African Swine Fever (ASF) is a disease of domestic and wild swine, caused by the ASF virus (ASFv), which results in far-reaching losses for affected countries and regions. Since 2007, ASFv has widely spread from Sub-Saharan Africa through extensive areas of Russia, Europe, and Asia (1), and was recently introduced into the Americas (2), resulting in an unprecedented spread of pandemic proportions (3).

Many reasons jeopardize ASF control, most notably long ASFv survival times in multiple substrates, circulation of ASFv in wild boar, and absence of commercial vaccines (4). Due to those challenges, since the recent expansion of the disease in 2007, no country has been able to eradicate ASF when their domestic swine population was affected (1). Acknowledging that control and eradication will be onerous and time-consuming for many countries, the challenge of the swine industry in affected areas is to remain free in an ASFv-infected environment, and be able to produce and commercialize pigs, while the epidemic is being controlled. This situation is not new as, for example, ASF was endemic in Spain between 1960 and 1995, and yet during that extended period the country's industry was able to expand (5). More recently infected countries, such as Russia, which has been ASF-infected for almost 15 years now, have also developed policy intended to mitigate risk and sustain business continuity in an endemic setting.

When ASF elimination is not a realistic objective in the short or medium-term, it is important to direct resources and promote public private partnerships to manage disease risk in a way to mitigate disease impact compatible with production, while sustaining and protecting free units (e.g., companies, farms, barns).

Prerequisite for protecting ASF-free units in an affected area is the design and implementation of high biosecurity standards. Biosecurity has been a critical component of ASF risk management efforts worldwide, such as compartmentalization of individual farms in South Africa (6), the Secure Pork Supply Plan for continue of business in the US (7), as well as the recently proposed Partitioning approach (8). Noteworthy, however, given the multiple routes through which the ASFv may enter free barns, farms, or systems, arguably, the strength of any biosecurity plan and implementation would be as strong as its weakest link(s). That is, even though biosecurity may be sufficiently high for most potential pathways of entry, the overall biosecurity of the farm is still low if a single critical pathway is insufficient to mitigate the risk for disease introduction, consequently impairing the effectiveness of producers' overall biosecurity investment.

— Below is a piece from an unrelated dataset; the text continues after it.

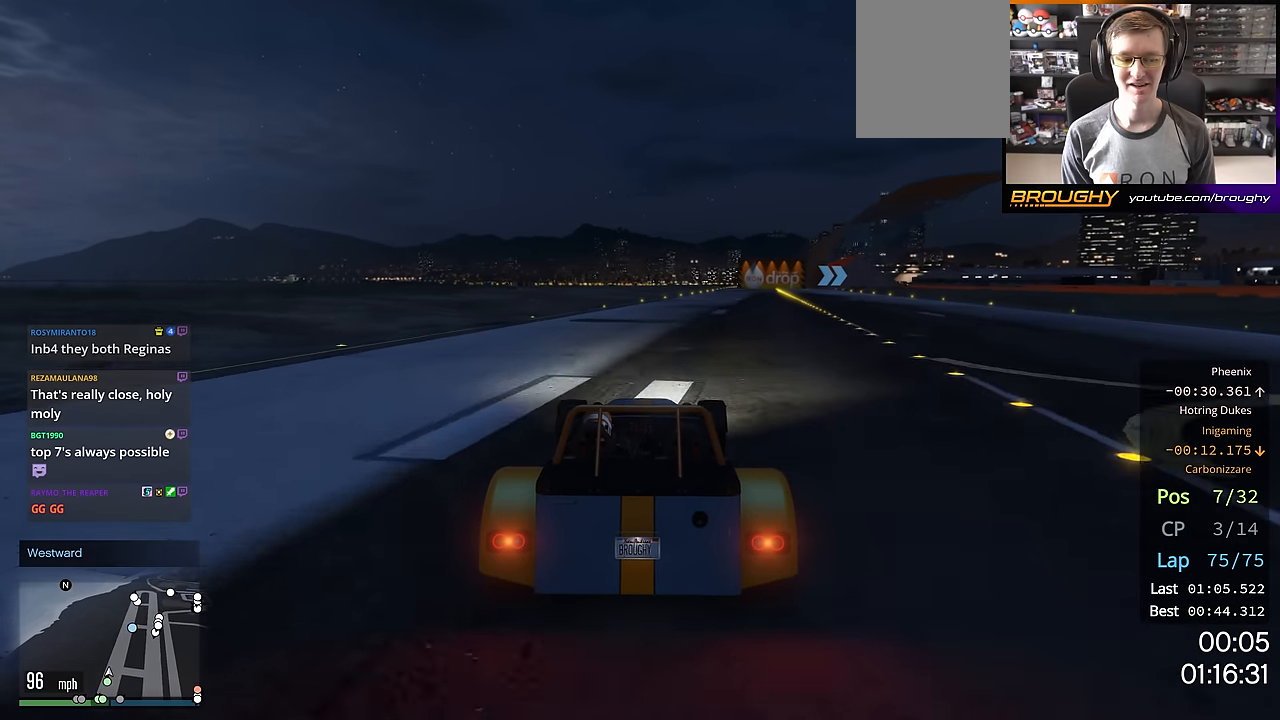
{"buttons": ["R2"], "left_stick": "center", "right_stick": "center", "events": [[16, "left_stick", "center"]]}
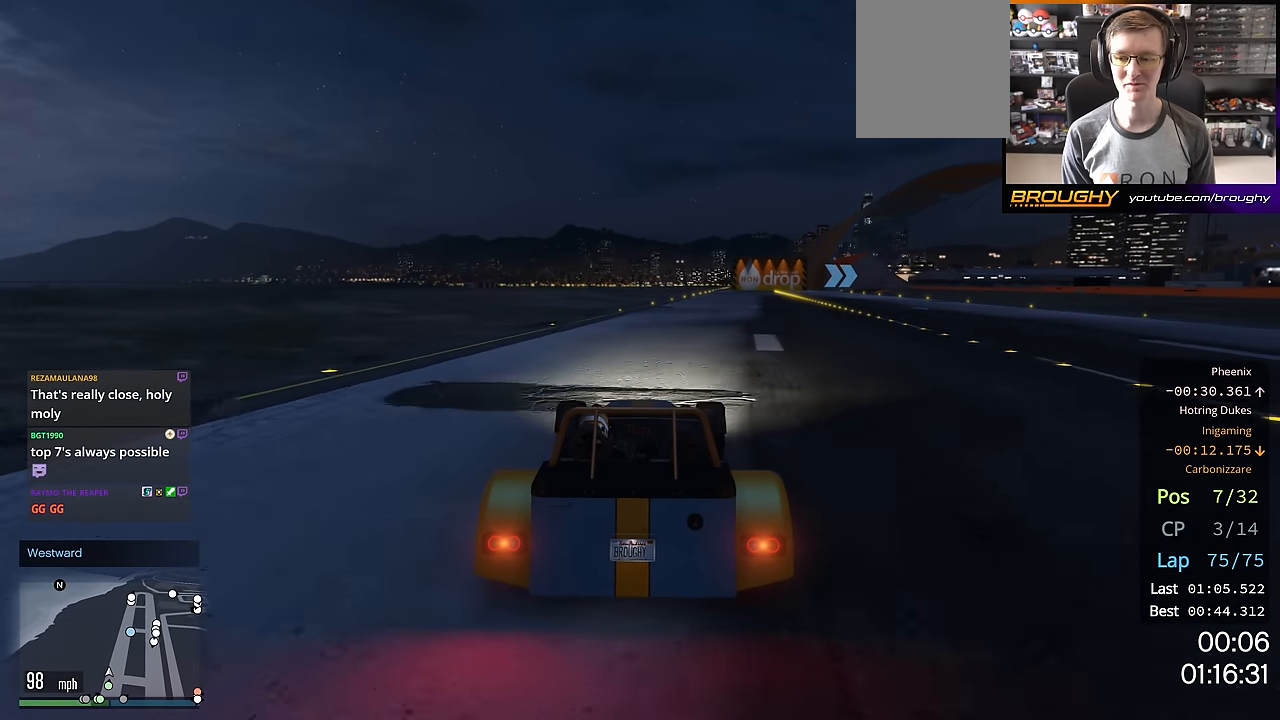
{"buttons": ["R2"], "left_stick": "right", "right_stick": "center", "events": [[100, "left_stick", "right"], [217, "left_stick", "center"], [417, "left_stick", "right"]]}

Risk analysis is an approach to estimate the probability of occurrence and impact of unwanted outcomes (the risks) and manage those risks. Risk analysis includes four main components, namely, hazard identification, risk assessment, risk management, and risk communication. Among those four components, risk assessment focuses on the systematic, transparent, and repeatable evaluation of risks and corresponding mitigation, whereas risk communication is a multidimensional, iterative process that ensures that relevant stakeholders are involved in the other three components. Here, we propose to follow risk analysis principles to undertake self-assessments of biosecurity measures, identify weakest links, and prioritize the implementation of biosecurity measures. The approach can be implemented to prevent the introduction of disease into a free farm or a group of farms within a compartment (external biosecurity), or into free rooms or barns post-ASF introduction onto a farm (internal biosecurity) as part of a Partitioning approach (8).

We first review examples of existing resources to evaluate biosecurity in swine farms in relation to ASF, and then discuss their strengths and pitfalls, and advocate for more actively involving farmers and help creating a biosecurity mindset. A risk analysis approach complements existing biosecurity tools, by describing pathways of ASF introduction to identify and prioritize farm biosecurity measures. Finally, we discuss how this approach is expected to help with prioritizing farm-specific biosecurity investments, more consistency between mitigation measures, and increased adoption and compliance. The perspective presented here will contribute to enhance industry and public authority preparedness with the goal of mitigating the impact of ASF in infected areas.

Existing “ready to use” resources to evaluate farm biosecurity against ASF

Multiple biosecurity guidelines and assessment tools have been developed by government agencies, academia, and industry. Although quite comprehensive, those guidelines are fairly generic in terms of the scope as defined by the diseases targeted (the “what”), the justification for the recommended practices (the “why”), and the best practices for actual implementation (the “how”). As a result, the tools typically produce scores that serve as a proxy measure of “situational awareness,” but lack detailed guidance as to where to start, what to prioritize under constrained resources (financial, labor, or other), or how to be consistent in the implementation of multiple alternative measures to enhance biosecurity. Most typically, assessment tools aim to provide a “score” indicating how well a given farm is doing with regards to biosecurity practices in comparison to other farms within a company or region. They can be used either for self-assessment, such as the SPS checklists (7), Biocheck.UGent™ (9), BioPorc-RD (10), or as part of an audit like in the 1000-point biosecurity assessment of the PIC BioShield program (11). Existing tools also typically rely on reported practices rather than observations. A detailed overview of available biosecurity tools is available elsewhere (12). Briefly, biosecurity assessment tools broadly fall into two categories:

Biosecurity scoring tools derived from expert's epidemiological knowledge of the disease(s) of interest, as well as expert opinion. This approach is typically used to evaluate biosecurity related to foreign animal diseases (FADs). Although such tools may be based on risk assessment (13, 14), they are not data-driven (relevant data are typically unavailable, especially for FADs). Rather, the pathways of entry into and/or spread within a farm, set of criteria and weights applied to obtain the overall biosecurity estimate or score are based on expert(s) perception of their relative importance, and of the efficiency of biosecurity measures. Because they are “theoretical” in nature, they tend to include extensive criteria and recommendations, covering all potentially relevant aspects of biosecurity.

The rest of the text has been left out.